Tuesday, December 1, 2009

Ban divorce?

The sad fact is that this idiot has a point...if only he'd get off his high-hubris to recognize it.

Smarter people than me have pointed out that "gay marriage" is not a death-threat to traditional marriage in this county. It's just the slimy kid down the street poking its already decaying carcass.

The real threat to marriage is no-fault divorce. Now, I'm not talking about situations where there is mental or physical abuse. People have a right not to be abused and should be able to get away from their abusers.

I'm talking about, "You know, honey, I woke up this morning and I don't feel like being married to you anymore" kind of divorce. The month-long Hollywood "irreconcilable differences" divorce. The "I just want to find myself and it's not with you" divorce.

Before my wife and I got married we made a pact- no divorce. Period. As a product of a home shattered by divorce, my wife experience first-hand the pain and destruction that a failed marriage leaves behind. The hurt, resentment, mistrust, anger and doubt that it leaves on children, especially.

Some might think our pact naive. To those who would say so, I would point out that when a couple gets married with the possibility that if things "don't work out" they have an exit door, it's only a matter of time until they use it. When you decide that there is no leaving, you make every decision differently. You find a way to forgive, to reconcile, to ask forgiveness. You find a way to be patient and caring when you don't feel like it. You seek counseling if necessary. You make sacrifices. You pray and work and struggle to put the other's welfare first. Conversely, when the marriage is by definition, not permanent, why take the trouble to care?

To others, though, our pact seems redundant.

Until the culture as a whole sees such a pact as redundant, marriage will continue to travel down the cultural path towards the realm of quaint, irrelevant leftovers of an earlier time.

Until we appreciate what marriage truly is, there is no argument against "gay marriage".

*Information given*.

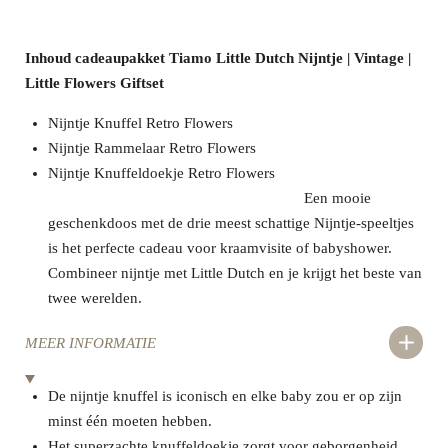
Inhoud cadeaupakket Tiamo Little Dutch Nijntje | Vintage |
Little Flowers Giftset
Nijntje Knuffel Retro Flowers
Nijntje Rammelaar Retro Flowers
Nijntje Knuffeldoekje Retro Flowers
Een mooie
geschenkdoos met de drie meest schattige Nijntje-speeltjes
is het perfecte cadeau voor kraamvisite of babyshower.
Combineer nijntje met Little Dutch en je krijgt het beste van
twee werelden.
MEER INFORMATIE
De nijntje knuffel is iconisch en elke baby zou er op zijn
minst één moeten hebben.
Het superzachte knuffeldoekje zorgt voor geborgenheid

* * *

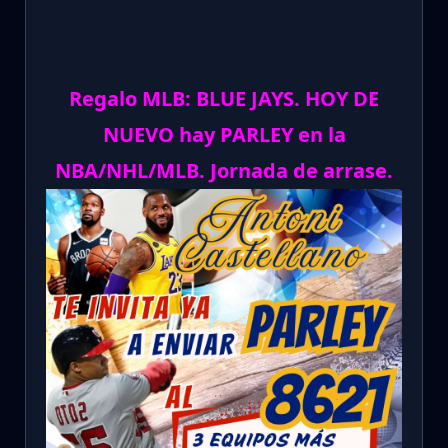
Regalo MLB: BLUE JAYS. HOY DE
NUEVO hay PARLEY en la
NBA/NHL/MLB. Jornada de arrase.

*Aim of the exercise*.
Answer these questions from the blog post about divorce:
(a) What does the post name as the real threat to marriage?
(b) What pact did the writer and the writer's wife make before they married?
(c) When a couple decides there is no leaving, what does the post say they seek "if necessary"?

*Reply to the exercise*.
(a) No-fault divorce.
(b) No divorce. Period.
(c) Counseling.